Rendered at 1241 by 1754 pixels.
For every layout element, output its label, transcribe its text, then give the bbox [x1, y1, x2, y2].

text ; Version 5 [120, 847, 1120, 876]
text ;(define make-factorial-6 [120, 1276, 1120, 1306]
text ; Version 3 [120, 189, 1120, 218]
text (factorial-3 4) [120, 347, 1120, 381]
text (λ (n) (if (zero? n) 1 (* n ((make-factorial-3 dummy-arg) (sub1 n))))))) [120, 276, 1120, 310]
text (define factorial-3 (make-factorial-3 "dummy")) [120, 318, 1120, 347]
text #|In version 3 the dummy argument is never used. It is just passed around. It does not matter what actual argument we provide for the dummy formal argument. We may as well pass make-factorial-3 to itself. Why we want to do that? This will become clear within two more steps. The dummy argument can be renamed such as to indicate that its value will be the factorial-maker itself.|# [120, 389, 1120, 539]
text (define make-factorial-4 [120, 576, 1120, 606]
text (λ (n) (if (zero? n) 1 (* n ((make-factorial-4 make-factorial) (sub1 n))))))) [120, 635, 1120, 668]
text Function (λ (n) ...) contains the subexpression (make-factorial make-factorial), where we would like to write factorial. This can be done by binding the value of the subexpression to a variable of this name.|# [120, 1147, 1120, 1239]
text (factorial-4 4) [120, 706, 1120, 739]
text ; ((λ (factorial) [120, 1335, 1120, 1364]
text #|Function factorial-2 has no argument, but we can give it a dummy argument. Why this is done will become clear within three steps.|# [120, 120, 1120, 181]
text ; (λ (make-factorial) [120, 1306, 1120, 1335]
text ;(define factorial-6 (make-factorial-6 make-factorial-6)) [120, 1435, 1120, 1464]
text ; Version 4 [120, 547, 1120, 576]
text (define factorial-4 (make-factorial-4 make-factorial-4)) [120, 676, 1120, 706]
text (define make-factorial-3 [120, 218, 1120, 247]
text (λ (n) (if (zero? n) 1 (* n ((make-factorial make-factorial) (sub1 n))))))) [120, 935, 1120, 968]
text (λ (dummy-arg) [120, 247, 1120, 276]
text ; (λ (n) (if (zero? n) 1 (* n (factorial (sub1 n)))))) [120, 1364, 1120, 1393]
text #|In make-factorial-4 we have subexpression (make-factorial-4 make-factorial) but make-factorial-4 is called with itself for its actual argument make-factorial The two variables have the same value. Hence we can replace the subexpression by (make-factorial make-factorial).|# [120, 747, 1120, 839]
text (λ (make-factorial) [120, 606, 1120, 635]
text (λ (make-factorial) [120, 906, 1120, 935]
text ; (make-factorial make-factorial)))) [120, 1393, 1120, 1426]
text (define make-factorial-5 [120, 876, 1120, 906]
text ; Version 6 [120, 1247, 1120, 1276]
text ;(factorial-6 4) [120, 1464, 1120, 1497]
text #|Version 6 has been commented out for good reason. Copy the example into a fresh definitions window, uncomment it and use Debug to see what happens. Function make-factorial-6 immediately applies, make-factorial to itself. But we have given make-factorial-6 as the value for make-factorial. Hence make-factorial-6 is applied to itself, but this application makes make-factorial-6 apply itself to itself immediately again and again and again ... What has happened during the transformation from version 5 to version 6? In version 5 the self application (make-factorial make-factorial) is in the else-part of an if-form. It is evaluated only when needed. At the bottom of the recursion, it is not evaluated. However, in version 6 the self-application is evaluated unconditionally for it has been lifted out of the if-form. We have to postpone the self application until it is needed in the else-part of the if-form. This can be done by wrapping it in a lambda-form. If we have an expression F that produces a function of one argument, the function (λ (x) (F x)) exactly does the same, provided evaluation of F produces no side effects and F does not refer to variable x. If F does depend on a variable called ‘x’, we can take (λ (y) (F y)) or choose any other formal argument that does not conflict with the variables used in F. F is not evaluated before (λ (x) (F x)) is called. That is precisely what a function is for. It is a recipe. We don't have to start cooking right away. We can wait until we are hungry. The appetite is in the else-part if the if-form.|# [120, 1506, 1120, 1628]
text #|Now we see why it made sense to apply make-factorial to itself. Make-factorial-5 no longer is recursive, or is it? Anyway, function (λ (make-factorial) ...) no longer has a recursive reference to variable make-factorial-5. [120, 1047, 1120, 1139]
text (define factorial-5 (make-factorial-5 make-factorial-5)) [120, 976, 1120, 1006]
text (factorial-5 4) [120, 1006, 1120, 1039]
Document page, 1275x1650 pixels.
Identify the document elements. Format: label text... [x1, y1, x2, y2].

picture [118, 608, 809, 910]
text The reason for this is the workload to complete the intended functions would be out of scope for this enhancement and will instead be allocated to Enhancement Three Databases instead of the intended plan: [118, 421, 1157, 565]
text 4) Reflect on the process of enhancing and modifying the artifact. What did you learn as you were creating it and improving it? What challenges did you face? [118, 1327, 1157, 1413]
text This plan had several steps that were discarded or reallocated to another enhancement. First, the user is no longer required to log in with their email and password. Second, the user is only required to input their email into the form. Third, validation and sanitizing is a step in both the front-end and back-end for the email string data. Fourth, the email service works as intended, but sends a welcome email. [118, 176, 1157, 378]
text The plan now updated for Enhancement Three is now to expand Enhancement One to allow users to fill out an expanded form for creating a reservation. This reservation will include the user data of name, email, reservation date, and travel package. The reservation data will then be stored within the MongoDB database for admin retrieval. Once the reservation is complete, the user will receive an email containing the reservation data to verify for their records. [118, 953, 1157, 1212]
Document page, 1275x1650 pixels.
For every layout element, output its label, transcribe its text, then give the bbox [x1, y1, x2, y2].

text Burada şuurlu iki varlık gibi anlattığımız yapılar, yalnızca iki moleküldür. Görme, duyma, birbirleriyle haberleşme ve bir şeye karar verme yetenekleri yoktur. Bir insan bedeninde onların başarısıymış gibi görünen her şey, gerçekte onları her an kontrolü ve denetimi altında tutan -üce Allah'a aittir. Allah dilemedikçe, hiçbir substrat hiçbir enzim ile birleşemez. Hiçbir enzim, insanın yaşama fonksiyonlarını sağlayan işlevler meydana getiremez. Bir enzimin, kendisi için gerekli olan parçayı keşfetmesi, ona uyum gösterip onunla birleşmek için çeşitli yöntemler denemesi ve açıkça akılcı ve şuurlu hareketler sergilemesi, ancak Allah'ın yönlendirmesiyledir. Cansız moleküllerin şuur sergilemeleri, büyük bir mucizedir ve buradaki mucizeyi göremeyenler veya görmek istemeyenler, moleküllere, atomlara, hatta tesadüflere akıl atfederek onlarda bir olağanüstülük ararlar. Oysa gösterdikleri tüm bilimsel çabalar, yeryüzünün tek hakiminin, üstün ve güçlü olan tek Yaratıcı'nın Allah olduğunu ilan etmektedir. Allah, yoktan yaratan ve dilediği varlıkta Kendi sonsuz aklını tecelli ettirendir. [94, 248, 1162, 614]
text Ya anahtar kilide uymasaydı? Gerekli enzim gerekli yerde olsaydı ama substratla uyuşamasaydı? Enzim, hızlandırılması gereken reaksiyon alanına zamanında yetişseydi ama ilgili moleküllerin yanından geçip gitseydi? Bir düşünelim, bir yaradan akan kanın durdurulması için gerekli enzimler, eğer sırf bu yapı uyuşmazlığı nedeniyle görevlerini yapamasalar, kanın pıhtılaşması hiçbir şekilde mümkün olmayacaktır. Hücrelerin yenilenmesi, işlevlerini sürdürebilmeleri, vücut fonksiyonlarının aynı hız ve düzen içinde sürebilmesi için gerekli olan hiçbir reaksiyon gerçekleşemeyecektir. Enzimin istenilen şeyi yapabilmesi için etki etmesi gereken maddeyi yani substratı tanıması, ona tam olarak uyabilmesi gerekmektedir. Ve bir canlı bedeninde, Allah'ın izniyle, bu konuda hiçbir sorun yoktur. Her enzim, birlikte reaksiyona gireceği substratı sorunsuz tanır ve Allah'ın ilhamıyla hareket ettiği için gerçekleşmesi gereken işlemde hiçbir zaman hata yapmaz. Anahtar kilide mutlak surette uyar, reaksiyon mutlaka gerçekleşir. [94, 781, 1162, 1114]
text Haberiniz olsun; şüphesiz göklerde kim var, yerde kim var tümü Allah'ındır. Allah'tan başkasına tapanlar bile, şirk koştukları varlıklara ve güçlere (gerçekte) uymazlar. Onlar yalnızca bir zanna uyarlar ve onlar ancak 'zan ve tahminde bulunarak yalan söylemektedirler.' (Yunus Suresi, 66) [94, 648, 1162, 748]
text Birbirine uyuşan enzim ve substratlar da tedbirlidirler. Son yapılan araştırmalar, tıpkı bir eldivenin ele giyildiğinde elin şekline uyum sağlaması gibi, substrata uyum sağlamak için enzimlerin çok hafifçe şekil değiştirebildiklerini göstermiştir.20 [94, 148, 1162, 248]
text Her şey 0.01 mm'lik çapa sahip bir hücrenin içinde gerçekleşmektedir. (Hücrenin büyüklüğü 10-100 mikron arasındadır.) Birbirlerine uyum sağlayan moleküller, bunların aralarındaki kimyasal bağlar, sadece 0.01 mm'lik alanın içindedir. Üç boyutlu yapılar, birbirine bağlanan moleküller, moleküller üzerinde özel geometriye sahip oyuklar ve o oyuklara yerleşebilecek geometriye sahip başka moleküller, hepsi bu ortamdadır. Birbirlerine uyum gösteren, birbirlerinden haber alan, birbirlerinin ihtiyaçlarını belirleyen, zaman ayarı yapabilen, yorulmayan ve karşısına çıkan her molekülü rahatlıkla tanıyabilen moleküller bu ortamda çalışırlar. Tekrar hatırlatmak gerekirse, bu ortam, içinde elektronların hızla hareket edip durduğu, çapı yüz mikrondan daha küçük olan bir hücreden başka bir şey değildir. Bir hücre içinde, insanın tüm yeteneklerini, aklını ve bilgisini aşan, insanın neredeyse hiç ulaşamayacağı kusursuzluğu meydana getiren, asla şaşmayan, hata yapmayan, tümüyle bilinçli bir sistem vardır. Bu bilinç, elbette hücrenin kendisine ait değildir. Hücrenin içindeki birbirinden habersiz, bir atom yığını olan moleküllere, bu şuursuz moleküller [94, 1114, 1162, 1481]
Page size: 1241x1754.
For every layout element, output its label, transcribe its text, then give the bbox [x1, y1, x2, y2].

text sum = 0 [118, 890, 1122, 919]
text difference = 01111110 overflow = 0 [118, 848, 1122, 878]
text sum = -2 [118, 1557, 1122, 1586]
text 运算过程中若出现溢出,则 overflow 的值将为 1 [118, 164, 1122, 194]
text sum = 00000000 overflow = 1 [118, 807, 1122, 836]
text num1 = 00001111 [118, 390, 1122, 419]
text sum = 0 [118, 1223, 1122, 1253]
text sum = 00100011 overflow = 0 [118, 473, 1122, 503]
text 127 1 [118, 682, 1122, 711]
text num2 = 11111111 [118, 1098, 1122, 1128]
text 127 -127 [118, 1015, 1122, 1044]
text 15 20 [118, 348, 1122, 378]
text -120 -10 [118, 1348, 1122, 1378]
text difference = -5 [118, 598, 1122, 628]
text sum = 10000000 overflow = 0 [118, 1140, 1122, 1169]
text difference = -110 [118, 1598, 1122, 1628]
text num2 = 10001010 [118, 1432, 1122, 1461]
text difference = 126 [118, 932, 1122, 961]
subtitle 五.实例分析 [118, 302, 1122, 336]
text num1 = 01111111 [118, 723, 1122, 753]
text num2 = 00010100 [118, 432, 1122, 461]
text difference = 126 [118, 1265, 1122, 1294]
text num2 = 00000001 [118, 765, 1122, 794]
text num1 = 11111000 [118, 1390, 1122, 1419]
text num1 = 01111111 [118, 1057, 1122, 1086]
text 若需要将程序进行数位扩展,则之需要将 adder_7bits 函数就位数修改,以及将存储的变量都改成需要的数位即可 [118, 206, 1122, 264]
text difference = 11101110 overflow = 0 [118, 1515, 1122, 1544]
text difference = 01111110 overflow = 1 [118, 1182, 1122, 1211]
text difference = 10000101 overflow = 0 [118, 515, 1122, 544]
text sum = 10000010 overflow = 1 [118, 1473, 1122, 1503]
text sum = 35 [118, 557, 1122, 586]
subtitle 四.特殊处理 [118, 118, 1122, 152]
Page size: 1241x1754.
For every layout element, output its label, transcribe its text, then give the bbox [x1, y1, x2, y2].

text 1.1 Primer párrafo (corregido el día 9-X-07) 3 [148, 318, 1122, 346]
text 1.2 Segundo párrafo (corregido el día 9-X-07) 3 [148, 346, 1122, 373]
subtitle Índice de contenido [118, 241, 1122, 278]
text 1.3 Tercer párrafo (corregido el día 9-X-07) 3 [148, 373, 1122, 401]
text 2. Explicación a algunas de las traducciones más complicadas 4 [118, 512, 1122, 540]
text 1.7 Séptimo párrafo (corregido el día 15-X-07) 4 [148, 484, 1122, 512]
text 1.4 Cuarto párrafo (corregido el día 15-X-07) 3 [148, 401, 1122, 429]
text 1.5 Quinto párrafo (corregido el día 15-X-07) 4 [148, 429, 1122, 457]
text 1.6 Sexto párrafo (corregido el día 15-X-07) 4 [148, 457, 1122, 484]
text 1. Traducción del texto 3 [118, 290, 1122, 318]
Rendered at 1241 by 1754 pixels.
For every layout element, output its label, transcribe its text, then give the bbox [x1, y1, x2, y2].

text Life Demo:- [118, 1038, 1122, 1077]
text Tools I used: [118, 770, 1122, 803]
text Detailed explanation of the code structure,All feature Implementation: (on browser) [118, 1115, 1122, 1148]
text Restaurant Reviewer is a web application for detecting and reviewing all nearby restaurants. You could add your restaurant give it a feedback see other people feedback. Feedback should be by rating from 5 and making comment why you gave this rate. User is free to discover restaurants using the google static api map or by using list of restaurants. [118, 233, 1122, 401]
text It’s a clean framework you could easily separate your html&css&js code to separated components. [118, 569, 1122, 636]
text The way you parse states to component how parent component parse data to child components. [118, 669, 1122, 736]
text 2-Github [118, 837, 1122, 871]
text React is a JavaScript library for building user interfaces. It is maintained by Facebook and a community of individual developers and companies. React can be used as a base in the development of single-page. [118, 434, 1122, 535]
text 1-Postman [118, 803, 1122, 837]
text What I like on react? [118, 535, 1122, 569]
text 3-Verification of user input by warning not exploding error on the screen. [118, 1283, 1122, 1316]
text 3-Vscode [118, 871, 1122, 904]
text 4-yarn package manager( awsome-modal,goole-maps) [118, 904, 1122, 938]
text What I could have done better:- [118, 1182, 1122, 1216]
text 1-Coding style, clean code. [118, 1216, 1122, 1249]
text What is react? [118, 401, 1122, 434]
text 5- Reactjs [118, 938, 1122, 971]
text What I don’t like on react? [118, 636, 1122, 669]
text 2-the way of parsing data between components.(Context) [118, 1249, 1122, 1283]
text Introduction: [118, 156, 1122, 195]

§ Written problem
Rewrite the part of the material above that opens with the line containing "text sum = 0 [118, 890, 1122, 919]" and closes with the line containing "text difference = 126 [118, 932, 1122, 961]", replacing every "overflow" with "carry" and leaving everything else as it stands.

§ Answer for the task
text sum = 0 [118, 890, 1122, 919]
text difference = 01111110 carry = 0 [118, 848, 1122, 878]
text sum = -2 [118, 1557, 1122, 1586]
text 运算过程中若出现溢出,则 carry 的值将为 1 [118, 164, 1122, 194]
text sum = 00000000 carry = 1 [118, 807, 1122, 836]
text num1 = 00001111 [118, 390, 1122, 419]
text sum = 0 [118, 1223, 1122, 1253]
text sum = 00100011 carry = 0 [118, 473, 1122, 503]
text 127 1 [118, 682, 1122, 711]
text num2 = 11111111 [118, 1098, 1122, 1128]
text 127 -127 [118, 1015, 1122, 1044]
text 15 20 [118, 348, 1122, 378]
text -120 -10 [118, 1348, 1122, 1378]
text difference = -5 [118, 598, 1122, 628]
text sum = 10000000 carry = 0 [118, 1140, 1122, 1169]
text difference = -110 [118, 1598, 1122, 1628]
text num2 = 10001010 [118, 1432, 1122, 1461]
text difference = 126 [118, 932, 1122, 961]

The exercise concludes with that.